My final goal is to automate the current manual ETL process using SSIS and optimize types to reduce the database size which is currently 400GB and will get larger weekly and also better query performance and better indexing instead of simple string types.

Any help is appreciated.

update

  • rebuild does not have any effect since there is no unused space
  • making all the fields as not null was possible and does not have any effect
  • output of the sp_spaceused for the main table with all varchar(50)

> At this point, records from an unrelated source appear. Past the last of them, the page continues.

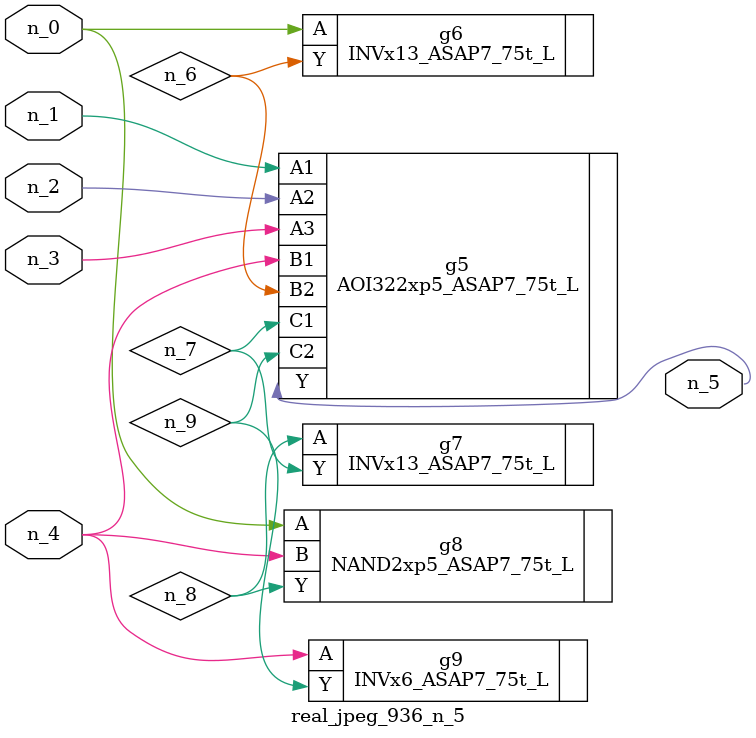
<source format=v>
module real_jpeg_936_n_5 (n_4, n_0, n_1, n_2, n_3, n_5);

input n_4;
input n_0;
input n_1;
input n_2;
input n_3;

output n_5;

wire n_8;
wire n_6;
wire n_7;
wire n_9;

INVx13_ASAP7_75t_L g6 ( 
.A(n_0),
.Y(n_6)
);

NAND2xp5_ASAP7_75t_L g8 ( 
.A(n_0),
.B(n_4),
.Y(n_8)
);

AOI322xp5_ASAP7_75t_L g5 ( 
.A1(n_1),
.A2(n_2),
.A3(n_3),
.B1(n_4),
.B2(n_6),
.C1(n_7),
.C2(n_9),
.Y(n_5)
);

INVx6_ASAP7_75t_L g9 ( 
.A(n_4),
.Y(n_9)
);

INVx13_ASAP7_75t_L g7 ( 
.A(n_8),
.Y(n_7)
);


endmodule
</source>
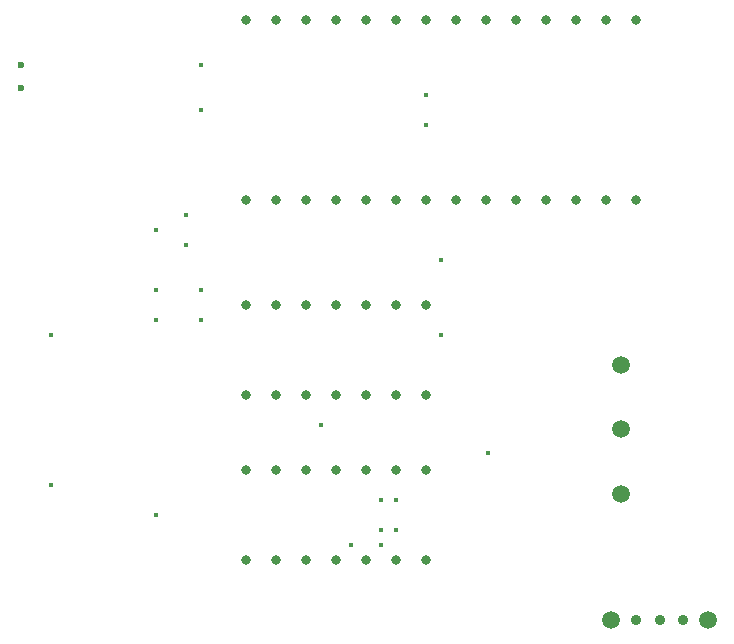
<source format=gbr>
%TF.GenerationSoftware,KiCad,Pcbnew,(5.1.12)-1*%
%TF.CreationDate,2021-11-17T19:12:11+01:00*%
%TF.ProjectId,SC-88VL,53432d38-3856-44c2-9e6b-696361645f70,rev?*%
%TF.SameCoordinates,Original*%
%TF.FileFunction,Plated,1,2,PTH,Drill*%
%TF.FilePolarity,Positive*%
%FSLAX46Y46*%
G04 Gerber Fmt 4.6, Leading zero omitted, Abs format (unit mm)*
G04 Created by KiCad (PCBNEW (5.1.12)-1) date 2021-11-17 19:12:11*
%MOMM*%
%LPD*%
G01*
G04 APERTURE LIST*
%TA.AperFunction,ViaDrill*%
%ADD10C,0.400000*%
%TD*%
%TA.AperFunction,ComponentDrill*%
%ADD11C,0.600000*%
%TD*%
%TA.AperFunction,ComponentDrill*%
%ADD12C,0.800000*%
%TD*%
%TA.AperFunction,ComponentDrill*%
%ADD13C,0.900000*%
%TD*%
%TA.AperFunction,ComponentDrill*%
%ADD14C,1.500000*%
%TD*%
G04 APERTURE END LIST*
D10*
X69850000Y-66040000D03*
X69850000Y-78740000D03*
X78740000Y-57150000D03*
X78740000Y-62230000D03*
X78740000Y-64770000D03*
X78740000Y-81280000D03*
X81280000Y-55880000D03*
X81280000Y-58420000D03*
X82550000Y-43180000D03*
X82550000Y-46990000D03*
X82550000Y-62230000D03*
X82550000Y-64770000D03*
X92710000Y-73660000D03*
X95250000Y-83820000D03*
X97790000Y-80010000D03*
X97790000Y-82550000D03*
X97790000Y-83820000D03*
X99060000Y-80010000D03*
X99060000Y-82550000D03*
X101600000Y-45720000D03*
X101600000Y-48260000D03*
X102870000Y-59690000D03*
X102870000Y-66040000D03*
X106815000Y-76065000D03*
D11*
%TO.C,33uf*%
X67310000Y-43180000D03*
X67310000Y-45180000D03*
D12*
%TO.C,TC9231N*%
X86360000Y-39370000D03*
X86360000Y-54610000D03*
%TO.C,74HC04*%
X86360000Y-63500000D03*
X86360000Y-71120000D03*
%TO.C,74HC74*%
X86360000Y-77470000D03*
X86360000Y-85090000D03*
%TO.C,TC9231N*%
X88900000Y-39370000D03*
X88900000Y-54610000D03*
%TO.C,74HC04*%
X88900000Y-63500000D03*
X88900000Y-71120000D03*
%TO.C,74HC74*%
X88900000Y-77470000D03*
X88900000Y-85090000D03*
%TO.C,TC9231N*%
X91440000Y-39370000D03*
X91440000Y-54610000D03*
%TO.C,74HC04*%
X91440000Y-63500000D03*
X91440000Y-71120000D03*
%TO.C,74HC74*%
X91440000Y-77470000D03*
X91440000Y-85090000D03*
%TO.C,TC9231N*%
X93980000Y-39370000D03*
X93980000Y-54610000D03*
%TO.C,74HC04*%
X93980000Y-63500000D03*
X93980000Y-71120000D03*
%TO.C,74HC74*%
X93980000Y-77470000D03*
X93980000Y-85090000D03*
%TO.C,TC9231N*%
X96520000Y-39370000D03*
X96520000Y-54610000D03*
%TO.C,74HC04*%
X96520000Y-63500000D03*
X96520000Y-71120000D03*
%TO.C,74HC74*%
X96520000Y-77470000D03*
X96520000Y-85090000D03*
%TO.C,TC9231N*%
X99060000Y-39370000D03*
X99060000Y-54610000D03*
%TO.C,74HC04*%
X99060000Y-63500000D03*
X99060000Y-71120000D03*
%TO.C,74HC74*%
X99060000Y-77470000D03*
X99060000Y-85090000D03*
%TO.C,TC9231N*%
X101600000Y-39370000D03*
X101600000Y-54610000D03*
%TO.C,74HC04*%
X101600000Y-63500000D03*
X101600000Y-71120000D03*
%TO.C,74HC74*%
X101600000Y-77470000D03*
X101600000Y-85090000D03*
%TO.C,TC9231N*%
X104140000Y-39370000D03*
X104140000Y-54610000D03*
X106680000Y-39370000D03*
X106680000Y-54610000D03*
X109220000Y-39370000D03*
X109220000Y-54610000D03*
X111760000Y-39370000D03*
X111760000Y-54610000D03*
X114300000Y-39370000D03*
X114300000Y-54610000D03*
X116840000Y-39370000D03*
X116840000Y-54610000D03*
X119380000Y-39370000D03*
X119380000Y-54610000D03*
D13*
%TO.C,SWITCH*%
X119380000Y-90170000D03*
X121380000Y-90170000D03*
X123380000Y-90170000D03*
D14*
X117280000Y-90170000D03*
%TO.C,TOSLINK TX*%
X118110000Y-68580000D03*
X118110000Y-74030000D03*
X118110000Y-79480000D03*
%TO.C,SWITCH*%
X125480000Y-90170000D03*
M02*

</source>
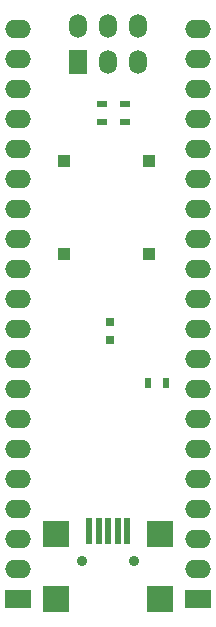
<source format=gbr>
G04 CAM350 V9.5.1 (Build 211) Date:  Tue May 10 22:39:24 2016 *
G04 Database: (Untitled) *
G04 Layer 7: STM32Mini-F_Mas *
%FSLAX45Y45*%
%MOMM*%
%SFA1.000B1.000*%

%MIA0B0*%
%IPPOS*%
%ADD16R,2.19964X1.52400*%
%ADD17O,2.19964X1.52400*%
%ADD18R,0.90000X0.50000*%
%ADD71C,0.89916*%
%ADD20R,1.52400X1.99898*%
%ADD21O,1.52400X1.99898*%
%ADD30R,1.00076X1.00076*%
%ADD31R,0.79756X0.79756*%
%ADD32R,0.50000X0.90000*%
%ADD33R,2.19710X2.19710*%
%ADD34R,0.49784X2.19710*%
%LNSTM32Mini-F_Mas*%
%LPD*%
G54D30*
X14359382Y-8013700D03*
X15079218D03*
X14359382Y-7226300D03*
X15079218D03*
G54D16*
X13970000Y-10934700D03*
G54D17*
Y-10680700D03*
Y-10426700D03*
Y-10172700D03*
Y-9918700D03*
Y-9664700D03*
Y-9410700D03*
Y-9156700D03*
Y-8902700D03*
Y-8648700D03*
Y-8394700D03*
Y-8140700D03*
Y-7886700D03*
Y-7632700D03*
Y-7378700D03*
Y-7124700D03*
Y-6870700D03*
Y-6616700D03*
Y-6362700D03*
Y-6108700D03*
G54D16*
X15494200Y-10934700D03*
G54D17*
Y-10680700D03*
Y-10426700D03*
Y-10172700D03*
Y-9918700D03*
Y-9664700D03*
Y-9410700D03*
Y-9156700D03*
Y-8902700D03*
Y-8648700D03*
Y-8394700D03*
Y-8140700D03*
Y-7886700D03*
Y-7632700D03*
Y-7378700D03*
Y-7124700D03*
Y-6870700D03*
Y-6616700D03*
Y-6362700D03*
Y-6108700D03*
G54D31*
X14744700Y-8586470D03*
Y-8736330D03*
G54D32*
X15073560Y-9100820D03*
X15223560D03*
G54D20*
X14478000Y-6387592D03*
G54D21*
Y-6083808D03*
X14732000Y-6387592D03*
Y-6083808D03*
X14986000Y-6387592D03*
Y-6083808D03*
G54D33*
X15174976Y-10382250D03*
G54D34*
X14572234Y-10354310D03*
X14652244D03*
X14732000D03*
X14811756D03*
X14891766D03*
G54D71*
X14512290Y-10607040D03*
X14951964D03*
G54D33*
X14289024Y-10382250D03*
Y-10932160D03*
X15174976D03*
G54D18*
X14681200Y-6889820D03*
Y-6739820D03*
X14874240Y-6889820D03*
Y-6739820D03*
M02*

</source>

    rows reserved data index_size unused
    61065164 3251096 KB 3250872 KB 24 KB 200 KB

  • this new table is all not null and i updated and is rebuild after insert into command and i updated the main table script with not null

    • rows reserved data index_size unused
    • 61065164 4925216 KB 4924872 KB 32 KB 312 KB
  • i tried SELECT COUNT(IIF(RTRIM(dw_date_key )= '', 1, null)) as suggested by @srutzky for all the columns in source table but there are no empty string or null except for the 2 columns of account_link_code and contract_type which are also varchar in final table

Best Answer

Interesting question, I created both table1 and table2 in SQL Server 2014 and populated 2000 rows of the same data you have provided. When checking the amount of space consumed by each table, here is what I got:

table1 (varchar) - 392K
table2 (bit) - 168K

However when I alter all the column types in table1 to match table2, the space used grew to 540K. After rebuilding the table, the space drops down to 160K:

alter table table1 rebuild;

So you should see the disk space savings using the leaner data types after reclaiming the used space. Best of luck.